What you are asked to do
With all pictures omitted, return verbatim the lines from the beginning of the records below through the line containing "4: (532, 356, 2.00)".

Saved data entries:
======

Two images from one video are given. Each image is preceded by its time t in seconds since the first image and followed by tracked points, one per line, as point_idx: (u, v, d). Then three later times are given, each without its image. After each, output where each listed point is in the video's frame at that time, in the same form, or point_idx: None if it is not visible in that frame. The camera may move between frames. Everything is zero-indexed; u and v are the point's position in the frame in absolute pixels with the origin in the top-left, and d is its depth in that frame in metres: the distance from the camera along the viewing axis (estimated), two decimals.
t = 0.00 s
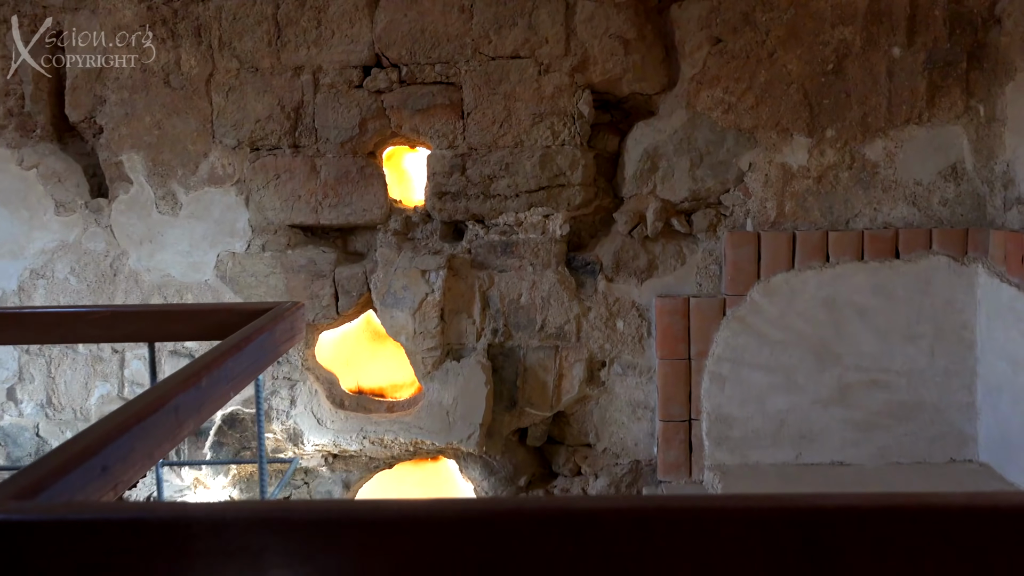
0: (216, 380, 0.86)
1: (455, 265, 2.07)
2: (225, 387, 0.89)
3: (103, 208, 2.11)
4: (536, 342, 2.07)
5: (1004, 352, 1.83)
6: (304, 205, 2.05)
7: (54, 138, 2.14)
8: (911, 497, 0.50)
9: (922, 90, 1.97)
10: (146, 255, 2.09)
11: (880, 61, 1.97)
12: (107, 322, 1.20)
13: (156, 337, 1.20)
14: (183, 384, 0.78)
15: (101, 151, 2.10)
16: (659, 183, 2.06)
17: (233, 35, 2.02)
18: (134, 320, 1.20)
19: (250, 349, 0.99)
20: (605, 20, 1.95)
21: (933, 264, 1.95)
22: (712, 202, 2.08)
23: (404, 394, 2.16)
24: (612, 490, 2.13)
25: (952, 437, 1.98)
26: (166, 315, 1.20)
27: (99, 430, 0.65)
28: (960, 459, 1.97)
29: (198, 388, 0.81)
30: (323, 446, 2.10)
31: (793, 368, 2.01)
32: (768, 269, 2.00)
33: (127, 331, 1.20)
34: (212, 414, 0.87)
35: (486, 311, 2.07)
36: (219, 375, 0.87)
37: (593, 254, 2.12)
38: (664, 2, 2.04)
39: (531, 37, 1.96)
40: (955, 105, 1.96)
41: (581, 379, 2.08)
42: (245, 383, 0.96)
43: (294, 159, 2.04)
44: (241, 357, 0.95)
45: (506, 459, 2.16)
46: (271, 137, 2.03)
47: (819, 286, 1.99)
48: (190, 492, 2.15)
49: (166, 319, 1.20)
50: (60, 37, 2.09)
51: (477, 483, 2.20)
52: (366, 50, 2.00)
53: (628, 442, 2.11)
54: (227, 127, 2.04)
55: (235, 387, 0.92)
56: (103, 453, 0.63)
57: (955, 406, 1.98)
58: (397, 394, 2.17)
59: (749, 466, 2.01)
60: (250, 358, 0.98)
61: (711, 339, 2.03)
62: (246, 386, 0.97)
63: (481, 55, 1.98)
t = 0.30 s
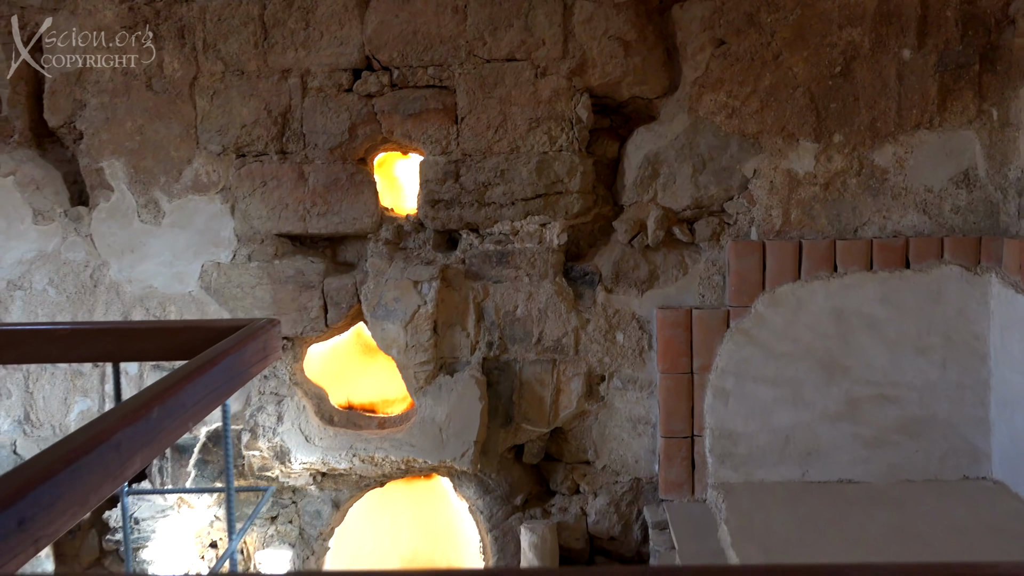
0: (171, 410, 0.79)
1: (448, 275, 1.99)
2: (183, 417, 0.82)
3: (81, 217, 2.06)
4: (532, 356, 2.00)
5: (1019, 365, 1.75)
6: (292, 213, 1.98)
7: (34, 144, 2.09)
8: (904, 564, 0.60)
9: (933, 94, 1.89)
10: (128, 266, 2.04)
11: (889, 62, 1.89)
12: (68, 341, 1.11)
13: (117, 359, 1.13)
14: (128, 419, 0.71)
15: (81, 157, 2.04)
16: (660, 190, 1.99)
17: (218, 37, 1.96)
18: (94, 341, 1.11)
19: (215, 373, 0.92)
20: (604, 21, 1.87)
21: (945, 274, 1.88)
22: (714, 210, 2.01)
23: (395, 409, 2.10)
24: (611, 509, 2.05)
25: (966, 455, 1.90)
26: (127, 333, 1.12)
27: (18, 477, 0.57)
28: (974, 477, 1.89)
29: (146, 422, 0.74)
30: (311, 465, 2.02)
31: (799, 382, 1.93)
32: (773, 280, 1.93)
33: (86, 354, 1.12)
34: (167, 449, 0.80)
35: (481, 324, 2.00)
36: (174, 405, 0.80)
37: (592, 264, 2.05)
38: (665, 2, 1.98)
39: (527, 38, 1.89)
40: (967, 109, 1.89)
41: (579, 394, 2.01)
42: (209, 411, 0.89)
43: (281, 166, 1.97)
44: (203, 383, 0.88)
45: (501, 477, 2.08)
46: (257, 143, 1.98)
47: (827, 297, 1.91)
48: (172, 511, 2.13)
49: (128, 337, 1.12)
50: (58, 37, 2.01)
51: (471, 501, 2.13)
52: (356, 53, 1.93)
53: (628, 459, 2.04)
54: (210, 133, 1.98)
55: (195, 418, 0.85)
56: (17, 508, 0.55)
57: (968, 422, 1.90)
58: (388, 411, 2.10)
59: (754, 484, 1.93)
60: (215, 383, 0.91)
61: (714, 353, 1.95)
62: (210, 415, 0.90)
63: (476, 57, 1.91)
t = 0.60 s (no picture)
0: (109, 451, 0.73)
1: (445, 284, 1.92)
2: (125, 456, 0.76)
3: (62, 222, 1.98)
4: (532, 367, 1.93)
5: None
6: (283, 219, 1.91)
7: (13, 147, 2.01)
8: None
9: (943, 97, 1.84)
10: (110, 274, 1.96)
11: (899, 65, 1.84)
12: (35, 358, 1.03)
13: (74, 381, 1.07)
14: (55, 465, 0.65)
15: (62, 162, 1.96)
16: (664, 196, 1.93)
17: (206, 37, 1.89)
18: (42, 365, 1.06)
19: (167, 406, 0.85)
20: (606, 22, 1.81)
21: (957, 282, 1.82)
22: (720, 219, 1.95)
23: (390, 422, 2.02)
24: (614, 526, 1.98)
25: (979, 469, 1.84)
26: (82, 353, 1.07)
27: None
28: (986, 491, 1.84)
29: (77, 467, 0.68)
30: (299, 480, 1.94)
31: (807, 394, 1.86)
32: (780, 288, 1.87)
33: (39, 376, 1.06)
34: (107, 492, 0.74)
35: (479, 334, 1.93)
36: (114, 445, 0.74)
37: (594, 273, 1.99)
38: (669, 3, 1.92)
39: (527, 39, 1.83)
40: (977, 113, 1.84)
41: (581, 407, 1.94)
42: (158, 447, 0.83)
43: (272, 170, 1.90)
44: (152, 418, 0.81)
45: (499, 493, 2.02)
46: (246, 146, 1.90)
47: (836, 307, 1.85)
48: (154, 531, 2.04)
49: (84, 357, 1.07)
50: (60, 37, 1.92)
51: (468, 519, 2.05)
52: (349, 53, 1.87)
53: (630, 475, 1.98)
54: (198, 136, 1.91)
55: (142, 455, 0.79)
56: None
57: (981, 435, 1.84)
58: (387, 423, 2.03)
59: (761, 500, 1.87)
60: (167, 417, 0.85)
61: (720, 364, 1.89)
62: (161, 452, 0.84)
63: (474, 58, 1.84)
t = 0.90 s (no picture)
0: (43, 483, 0.67)
1: (445, 291, 1.86)
2: (64, 487, 0.70)
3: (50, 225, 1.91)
4: (536, 377, 1.87)
5: None
6: (278, 223, 1.84)
7: None
8: None
9: (960, 99, 1.79)
10: (98, 280, 1.89)
11: (914, 67, 1.78)
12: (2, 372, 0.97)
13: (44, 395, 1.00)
14: None
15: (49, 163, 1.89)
16: (672, 200, 1.87)
17: (198, 34, 1.82)
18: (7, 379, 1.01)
19: (116, 430, 0.79)
20: (613, 20, 1.75)
21: (974, 291, 1.76)
22: (730, 224, 1.89)
23: (390, 433, 1.96)
24: (620, 540, 1.92)
25: (998, 483, 1.78)
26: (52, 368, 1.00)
27: None
28: (1005, 505, 1.77)
29: None
30: (293, 493, 1.87)
31: (820, 406, 1.80)
32: (793, 296, 1.81)
33: None
34: (39, 527, 0.67)
35: (481, 343, 1.87)
36: (48, 477, 0.68)
37: (600, 279, 1.92)
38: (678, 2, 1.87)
39: (531, 38, 1.76)
40: (996, 115, 1.78)
41: (587, 418, 1.88)
42: (104, 476, 0.76)
43: (267, 171, 1.84)
44: (98, 443, 0.75)
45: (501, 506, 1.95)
46: (240, 148, 1.84)
47: (850, 315, 1.80)
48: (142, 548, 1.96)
49: (49, 372, 1.02)
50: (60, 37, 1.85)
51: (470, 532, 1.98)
52: (347, 52, 1.80)
53: (637, 488, 1.91)
54: (189, 137, 1.84)
55: (83, 485, 0.73)
56: None
57: (1000, 447, 1.77)
58: (386, 433, 1.97)
59: (773, 515, 1.80)
60: (115, 442, 0.79)
61: (730, 374, 1.83)
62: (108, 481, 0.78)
63: (477, 58, 1.78)
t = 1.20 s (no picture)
0: None
1: (452, 295, 1.81)
2: None
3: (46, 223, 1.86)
4: (546, 384, 1.82)
5: None
6: (280, 223, 1.79)
7: None
8: None
9: (985, 101, 1.72)
10: (95, 280, 1.84)
11: (938, 66, 1.72)
12: None
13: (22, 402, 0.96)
14: None
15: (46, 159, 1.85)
16: (688, 204, 1.81)
17: (198, 28, 1.78)
18: None
19: (49, 450, 0.72)
20: (626, 17, 1.70)
21: (1000, 301, 1.69)
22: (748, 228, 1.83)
23: (396, 441, 1.90)
24: (633, 554, 1.86)
25: None
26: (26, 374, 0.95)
27: None
28: None
29: None
30: (295, 503, 1.82)
31: (840, 417, 1.74)
32: (811, 303, 1.75)
33: None
34: None
35: (489, 348, 1.81)
36: None
37: (614, 284, 1.86)
38: None
39: (542, 35, 1.71)
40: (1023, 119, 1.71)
41: (598, 427, 1.82)
42: (26, 502, 0.70)
43: (270, 170, 1.79)
44: (19, 467, 0.69)
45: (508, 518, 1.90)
46: (242, 145, 1.79)
47: (871, 325, 1.73)
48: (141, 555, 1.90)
49: (18, 378, 0.97)
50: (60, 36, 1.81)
51: (479, 543, 1.95)
52: (353, 47, 1.75)
53: (651, 499, 1.86)
54: (190, 134, 1.79)
55: None
56: None
57: None
58: (390, 442, 1.91)
59: (789, 529, 1.74)
60: (46, 464, 0.72)
61: (747, 384, 1.77)
62: (34, 507, 0.71)
63: (487, 55, 1.73)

======

Output below
Two images from one video are given. Each image is preceded by its time t in seconds since the first image and followed by tracked points, one per line, as point_idx: (u, v, d). Then three later times are given, each without its image. After each, output where each listed point is in the video's frame at that time, in the same form, or point_idx: None if it is not visible in that frame. The camera may move between frames. Everything is zero-indexed; u and v are the point's position in the frame in absolute pixels with the origin in the top-left, and d is its depth in that frame in metres: the distance from the camera along the viewing axis (estimated), two decimals.
t = 0.00 s
0: (216, 380, 0.86)
1: (455, 265, 2.07)
2: (225, 387, 0.89)
3: (103, 208, 2.11)
4: (536, 342, 2.07)
5: (1004, 352, 1.83)
6: (304, 205, 2.05)
7: (54, 138, 2.14)
8: (911, 497, 0.50)
9: (922, 90, 1.97)
10: (146, 255, 2.09)
11: (880, 61, 1.97)
12: (107, 322, 1.20)
13: (156, 337, 1.20)
14: (183, 384, 0.78)
15: (101, 151, 2.10)
16: (659, 183, 2.06)
17: (233, 35, 2.02)
18: (134, 320, 1.20)
19: (250, 349, 0.99)
20: (605, 20, 1.95)
21: (933, 264, 1.95)
22: (712, 202, 2.08)
23: (404, 394, 2.16)
24: (612, 490, 2.13)
25: (952, 437, 1.98)
26: (166, 315, 1.20)
27: (99, 430, 0.65)
28: (960, 459, 1.97)
29: (198, 388, 0.81)
30: (323, 446, 2.10)
31: (793, 368, 2.01)
32: (768, 269, 2.00)
33: (127, 331, 1.20)
34: (212, 414, 0.87)
35: (486, 311, 2.07)
36: (219, 375, 0.87)
37: (593, 254, 2.12)
38: (664, 2, 2.04)
39: (531, 37, 1.96)
40: (955, 105, 1.96)
41: (581, 379, 2.08)
42: (245, 383, 0.96)
43: (294, 159, 2.04)
44: (241, 357, 0.95)
45: (506, 459, 2.16)
46: (271, 137, 2.03)
47: (819, 286, 1.99)
48: (190, 492, 2.15)
49: (166, 319, 1.20)
50: (60, 37, 2.09)
51: (477, 483, 2.20)
52: (366, 50, 2.00)
53: (628, 442, 2.11)
54: (227, 127, 2.04)
55: (235, 387, 0.92)
56: (103, 453, 0.63)
57: (955, 406, 1.98)
58: (397, 394, 2.17)
59: (749, 466, 2.01)
60: (250, 358, 0.98)
61: (711, 339, 2.03)
62: (246, 386, 0.97)
63: (481, 55, 1.98)
t = 0.30 s
0: (171, 410, 0.79)
1: (448, 275, 1.99)
2: (183, 417, 0.82)
3: (81, 217, 2.06)
4: (532, 356, 2.00)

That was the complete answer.